Go back one step further and it could be argued that the decline set in when Scotland bossed and bullied England at Murrayfield in February in a way that would have given Martin Johnson, Lawrence Dallaglio and Dean Richards a sea of cold sweats and yet still lost. One kick by Dan Parks was charged down and that was enough. The Scots had all the territory and possession but the magic ingredient needed to turn them into points was missing and, if the Tongan performance is a guide, it remains down the back of a sofa somewhere.
Much of the problem results from the formative years of the Scottish age-grade players, when they are exposed to meaningless rugby almost every week unless their team reaches the final of the Brewin Dolphin Cup or the under-18 club equivalent.
In a recent interview in The Scotsman former All Blacks coach Wayne Smith pointed out that New Zealand’s coaches enjoyed little time with the top players, who have learned all they needed to know long before they are allowed to wear the hallowed jersey. The opposite is true in Scotland.
Smith also mentioned that school teams in New Zealand are so competitive that some employ sports psychologists, while Scottish schools, with a few notable exceptions, are still operating in the dark ages.
The lucky few who shine at age-grade level move into the professional ranks but our two pro teams are almost unique in top-level sport in that the only consequence of utter failure is endless hand-wringing. It’s not much fun for the players and coaches getting a kicking in the media but it sure beats signing on at the dole office come Monday morning.
One former Scotland international who pursued a club career in England admitted that he never properly understood professional sport until he sat in a pre-match dressing room and listened to the club owner threaten to fire the entire team if they didn’t find a way to win.
The RaboDirect Pro12 offers all the intensity of a sauna. The league is the poor man of Europe right now. The Italians bring little to the table and the Welsh have lost a host of their best players to France. If it wasn’t for the big Irish trio, the Scottish players wouldn’t get a proper league workout all year. The intensity of rugby that comes with the Heineken Cup is badly needed but, given recent events, the loss of one automatic qualifiation place (or even both) for the Scottish sides would at least lend some much-needed meaning to the players’ day jobs. While the play-offs bring competition to the top half of the table, those teams in the bottom half might as well pack up and go home – as Edinburgh did last season.
Professionalism allowed the big dogs of Test rugby to use their resources but it also did another important thing, it cleaned up the game. Scottish rugby had been built on what was euphemistically termed “vigorous rucking” – often little more than an excuse to kick a man. But with boots-on-bodies now about as popular as smoking cigars in a creche, the Scots have had to reinvent themselves. It’s an ongoing process. They have misplaced their mojo and slavishly copying others won’t get it back.

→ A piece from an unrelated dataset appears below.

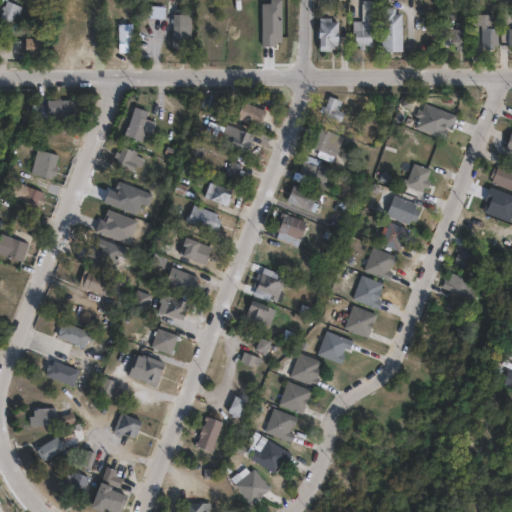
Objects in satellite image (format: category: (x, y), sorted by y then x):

Andy Robinson pinned his colours to attacking with ball in hand and picked players with that in mind. There will almost certainly be an interim coach for the Six Nations and Scott Johnson, left, remains favourite, but the first thing Robinson’s long-term replacement must do is work out what style of rugby best suits the available players and then follow it relentlessly.
Should it happen to include unleashing bloody pandemonium at the breakdown, then so much the better.
Five to revive Scots
Duncan Weir: Should compete with Tom Heathcote for this Six Nations and many more to come.
Al Kellock: Leader who leaves nothing on the field. Make him captain now.
Stuart McInally: A warrior, he has better distribution and vision than David Denton and is future captaincy material.
Alex Dunbar: Muscular and skilful, all he lacks is the confidence to fulfil his potential.
The Real Ross Ford: Come back, please.